§ WHAT THE TASK REQUIRES
Looking at the entries, how many lines hold the word "промисловий"? State the number by itself.

§ GIVEN RECORDS
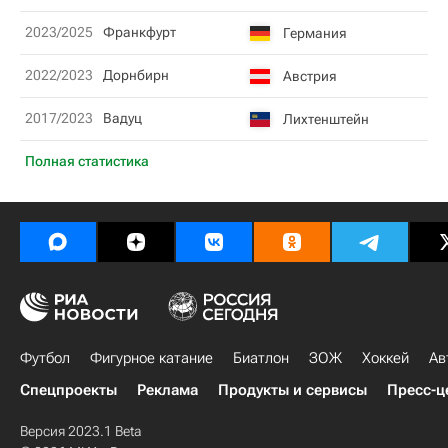
2023/2025
Франкфурт
Германия
2022/2023
Дорнбирн
Австрия
2017/2023
Вадуц
Лихтенштейн
Полная статистика
Футбол
Фигурное катание
Биатлон
ЗОЖ
Хоккей
Ав
Спецпроекты
Реклама
Продукты и сервисы
Пресс-ц
Версия 2023.1 Beta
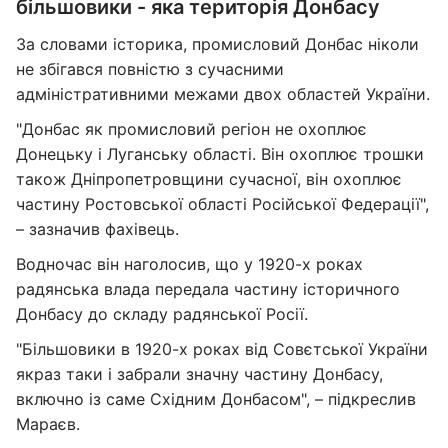
більшовики - яка територія Донбасу
За словами історика, промисловий Донбас ніколи
не збігався повністю з сучасними
адміністративними межами двох областей України.
"Донбас як промисловий регіон не охоплює
Донецьку і Луганську області. Він охоплює трошки
також Дніпропетровщини сучасної, він охоплює
частину Ростовської області Російської Федерації",
– зазначив фахівець.
Водночас він наголосив, що у 1920-х роках
радянська влада передала частину історичного
Донбасу до складу радянської Росії.
"Більшовики в 1920-х роках від Совєтської України
якраз таки і забрали значну частину Донбасу,
включно із саме Східним Донбасом", – підкреслив
Мараєв.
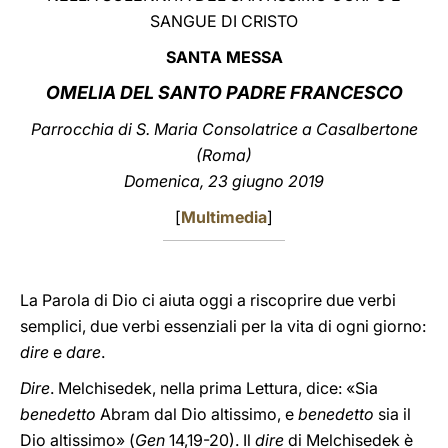
SANGUE DI CRISTO
LATINE
SANTA MESSA
OMELIA DEL SANTO PADRE FRANCESCO
Parrocchia di S. Maria Consolatrice a Casalbertone
(Roma)
Domenica, 23 giugno 2019
[
Multimedia
]
La Parola di Dio ci aiuta oggi a riscoprire due verbi
semplici, due verbi essenziali per la vita di ogni giorno:
dire
e
dare
.
Dire
. Melchisedek, nella prima Lettura, dice: «Sia
benedetto
Abram dal Dio altissimo, e
benedetto
sia il
Dio altissimo» (
Gen
14,19-20). Il
dire
di Melchisedek è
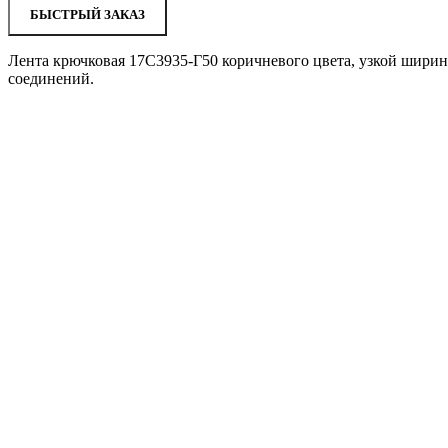
БЫСТРЫЙ ЗАКАЗ
Лента крючковая 17С3935-Г50 коричневого цвета, узкой ширин
соединений.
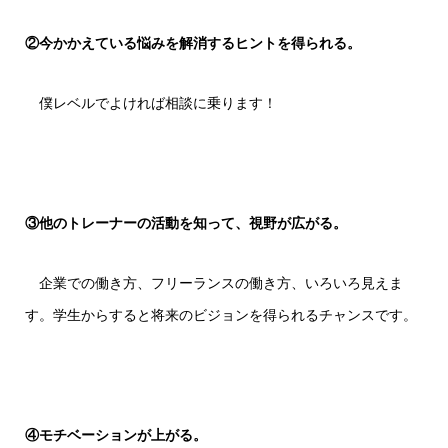
②今かかえている悩みを解消するヒントを得られる。
僕レベルでよければ相談に乗ります！
③他のトレーナーの活動を知って、視野が広がる。
企業での働き方、フリーランスの働き方、いろいろ見えま
す。学生からすると将来のビジョンを得られるチャンスです。
④モチベーションが上がる。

§ SOLUTION FOR THIS EXERCISE
2